Wellbeing is not an objective attribute

Clinical tests are available to measure the lung capacity of an asthma patient. These assessments yield reliable and valid data, by comparing an individual’s lung performance with aggregated data from similar populations. Wellbeing, in contrast, is an attribute grounded in values and personal subjectivity. Therefore a different approach is needed.

Measuring personal experience

Previously I wrote that values are central to our perceptions of wellbeing. In fact, wellbeing is based on ‘sentiment’, since it expresses our personal inclinations rather than objective facts or rational thinking.

Sentiments (our points of view, feelings, attitudes, opinions, beliefs, ideas and thoughts) determine at least initially how we decide what we like, prefer, choose, or commit to. It may seem surprising but evidence shows human beings make significant life decisions and choices using values-infused sentiment rather than rational moments simply because the decision or choice suits them. Later, rational thought and more objective decision-making may override first reactions, or it may not, depending on whether the person considers how they arrived at their decision.
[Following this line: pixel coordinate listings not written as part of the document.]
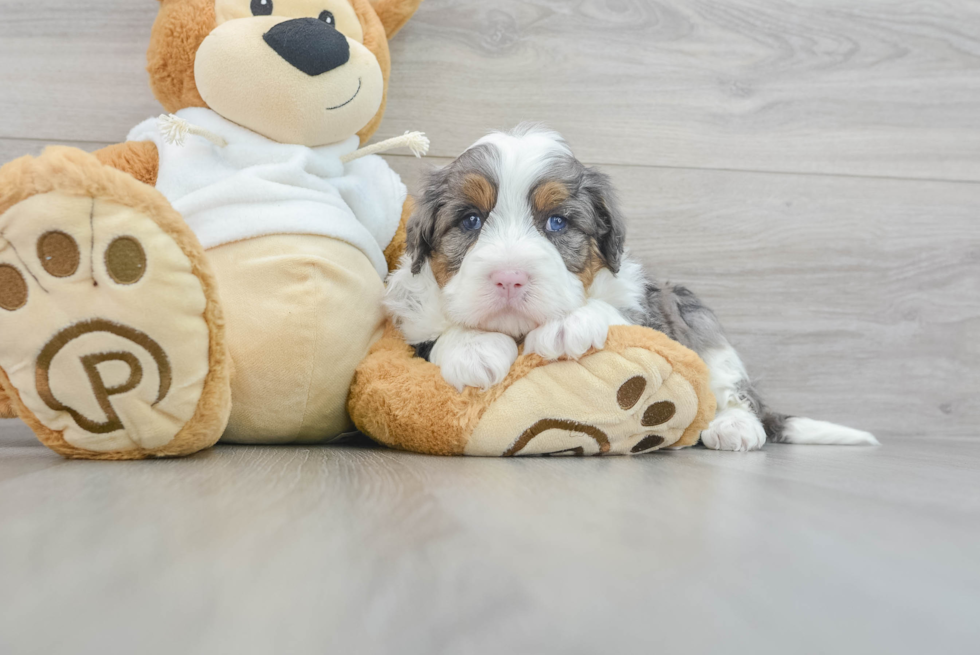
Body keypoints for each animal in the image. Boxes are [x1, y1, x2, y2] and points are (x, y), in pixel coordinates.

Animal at [384, 124, 880, 452]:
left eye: (557, 222)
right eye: (470, 220)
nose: (510, 277)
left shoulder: (648, 307)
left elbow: (613, 312)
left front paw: (568, 325)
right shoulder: (412, 323)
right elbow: (438, 336)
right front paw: (474, 350)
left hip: (694, 311)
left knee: (734, 388)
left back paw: (735, 427)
‘Subjective’ is the term that describes perspectives based on sentiment. It reflects a ‘for me’ perspective that can never be reduced to objective analysis or precise measurement. This way of seeing things is fundamental to human life and no one is exempt from its primary influence. The questions developed by the UK’s ONS to assess how people felt are based in this ‘for me’ perspective.

What we gain from NAB Wellbeing Index data

Similar to surveys developed for the OECD and the ONS, the NAB Australian Wellbeing Index recognises that values, sentiments, and subjectivity are central to wellbeing. Therefore the survey uses such questions to elicit people’s feelings about their emotional experience. ‘Satisfaction with life’ is an attitude; feelings are captured in ‘happy’, ‘anxious’, and ‘worthwhile’. These aspects are fundamental components of wellbeing.

Since it’s based in sentiment, any survey about personal wellbeing experience cannot yield objective data. We cannot know precisely what their experiences were, or what they meant to people. However when individual survey data is amalgamated it yields information about the population, providing reliable and valid information about how people feel in relation to their wellbeing. This knowledge is a sound platform to create public policy and relevant, targeted community-based interventions.